Children: The other victims of domestic violence

by Beth Duncan
USAG Heidelberg

October is National Domestic Violence Awareness Month. It’s a time to commemorate the lives of victims and to raise awareness about the issue.

The goal is to educate the public about the effects of domestic violence on families and to find ways to work together to promote safety and eliminate domestic violence in our communities.
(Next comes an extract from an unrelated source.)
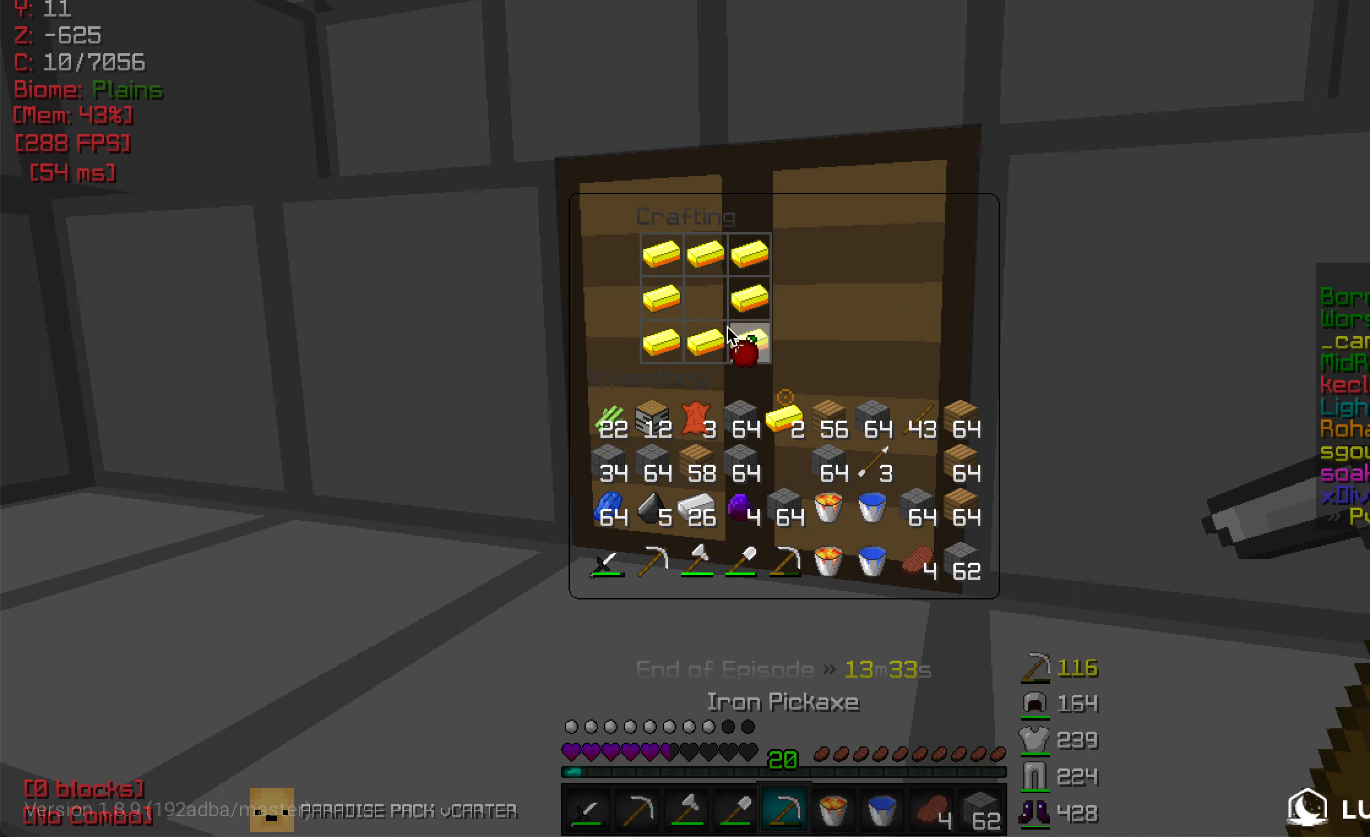
{"keys": [], "mouse": [], "events": []}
The exact numbers aren’t clear, but between 3 and 4 million children in the United States are also at risk for being exposed to abuse of a parent or adult in their homes. A number of studies have shown that children in these situations are significantly more likely to suffer from direct abuse or neglect by their caregivers.

Many adults who live in an environment where domestic abuse occurs may think their children are unaware of the violence, but the fact is 80 to 90 percent of children who live in these homes are aware of the violence. Possibly more disturbing is the fact children can suffer just as much by witnessing the violence between adults in their families, even if they aren’t directly involved. This may include seeing the abuse occur, hearing it, or even by witnessing the aftermath of abuse and being aware of the tension and fear in the home.

How a child reacts or is effected will depend on a lot of different factors, including his or her age, personality, culture, gender, the severity and/or duration of the abuse.
A safe and secure home environment is one of the most important things we can provide for our children’s healthy development.

Witnessing violence between adults who children love and depend on can be very confusing for children and in many cases terrifying. While symptoms and effects vary, children who witness domestic violence may become anxious or depressed. Many experience difficulty sleeping or sleep disturbances, such as nightmares, flashbacks and bedwetting. Some children act out or display out-of-control behavior, while others become withdrawn. Physical symptoms, like stomach upsets and pain, headaches, fatigue and other illnesses are also common. In some cases, children who witness domestic violence are more likely to practice self-mutilation, such as cutting. They are also more likely to engage in high-risk play or activities and to experience eating disorders.

Socially, living in a violent home can be very isolating for children, who may not want to bring friends home or may feel like they have to cover up their home situation with friends or relatives. Kids who grow up in hostile, violent environments often have poor anger management and problem solving skills. Some kids will become extremely passive, while others may become extremely aggressive.

They may have a difficult time trusting other people, and they have a higher likelihood of becoming involved in unhealthy relationships as a perpetrator or victim themselves. Some of the effects of growing up in an environment with domestic violence can be long term. Not all children repeat the pattern when they grow up. Many are committed to not making the same mistakes they saw their parents make. However, our behavior as adults has a significant impact on our children. They learn much more from our example than they do from our words.

If children grow up in an environment where violence and intimidation are used as a means of control, they will often learn this is an appropriate way to manipulate another person. Boys, especially, who witness the abuse of their mothers by a father figure are more likely to repeat the violence in their teen and adult relationships. Kids may even lose respect for the abused parent and become abusive themselves.
If you know of children who are witnessing an abusive or violent

relationship in their home, it’s important to get help for the family. The best way to ensure the safety and well-being of the children may be to help ensure the safety of their abused parent.

The reporting point of contact for both domestic violence and child abuse is the military police station, especially if you fear there is an adult or child in immediate danger.

The installation victim advocate coordinator can also explain the resources and reporting options available to a victim. The victim advocate coordinator for Heidelberg is Tangela Calhoun, 0170-609-2862; for Mannheim is Corina Torres, 0151-562-86442; and for Kaiserslautern is Linda Gilbert, 0151 57605409.